Thailand's planned digital wallet program, potentially amounting to 2.7% of GDP, could boost near-term growth further, according to a World Bank report. However, its dependency on energy imports risks leading to another inflationary surge, due to heightened geopolitical conflict and high oil prices. Air pollution is a major economic and public health issue in Thailand, which has set a goal of reduced carbon emissions by 30% by 2030 and is currently revising its Climate Change Act.

Political Conditions

Srettha Thavisin, a former real estate tycoon, was endorsed by the Thai King after winning enough parliamentary support to become Prime Minister in the 2023 elections. The controversial alliance between his Pheu Thai party and its longstanding enemies from the military side was forged despite the reformist pro-democracy Move Forward party winning the most seats and the popular vote.  While this makes the government less likely to pursue a more radical agenda, fractiousness within the 11-party coalition will challenge political stability and government effectiveness.

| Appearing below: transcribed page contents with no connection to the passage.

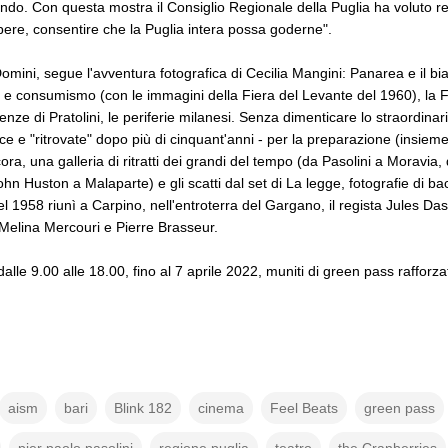
ndo. Con questa mostra il Consiglio Regionale della Puglia ha voluto r
pere, consentire che la Puglia intera possa goderne".
Domini, segue l'avventura fotografica di Cecilia Mangini: Panarea e il b
one e consumismo (con le immagini della Fiera del Levante del 1960), la
ze di Pratolini, le periferie milanesi. Senza dimenticare lo straordinar
rice e "ritrovate" dopo più di cinquant'anni - per la preparazione (insiem
ora, una galleria di ritratti dei grandi del tempo (da Pasolini a Moravia, 
hn Huston a Malaparte) e gli scatti dal set di La legge, fotografie di b
 1958 riunì a Carpino, nell'entroterra del Gargano, il regista Jules Das
Melina Mercouri e Pierre Brasseur.
 dalle 9.00 alle 18.00, fino al 7 aprile 2022, muniti di green pass raffo
aism
bari
Blink 182
cinema
Feel Beats
green pass
pier paolo pasolini
regione puglia
teatro
the Cranberries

King Maha Vajiralongkorn has little direct power under the constitution, but insults or threats to the monarch remain a criminal offense under the “lese majeste” – legislation marked for review as part of Move Forward’s progressive platform. An amendment is due to be considered by the Thai courts in early 2024. However, while the Economist Intelligence Unit believes the new government will pursue some constitutional reform to reduce the military's role in politics, it does not expect a change to the lese majeste law.

The Pheu Thai party is led by Paetongtarn Shinawatra, the daughter of former Prime Minister Thaksin Shinawatra, who was ousted in a political coup in 2006 after being accused of corruption and fled into exile. He returned to Thailand last year after the party regained power and was taken to prison but is now due for parole after his sentence was dramatically reduced by the King.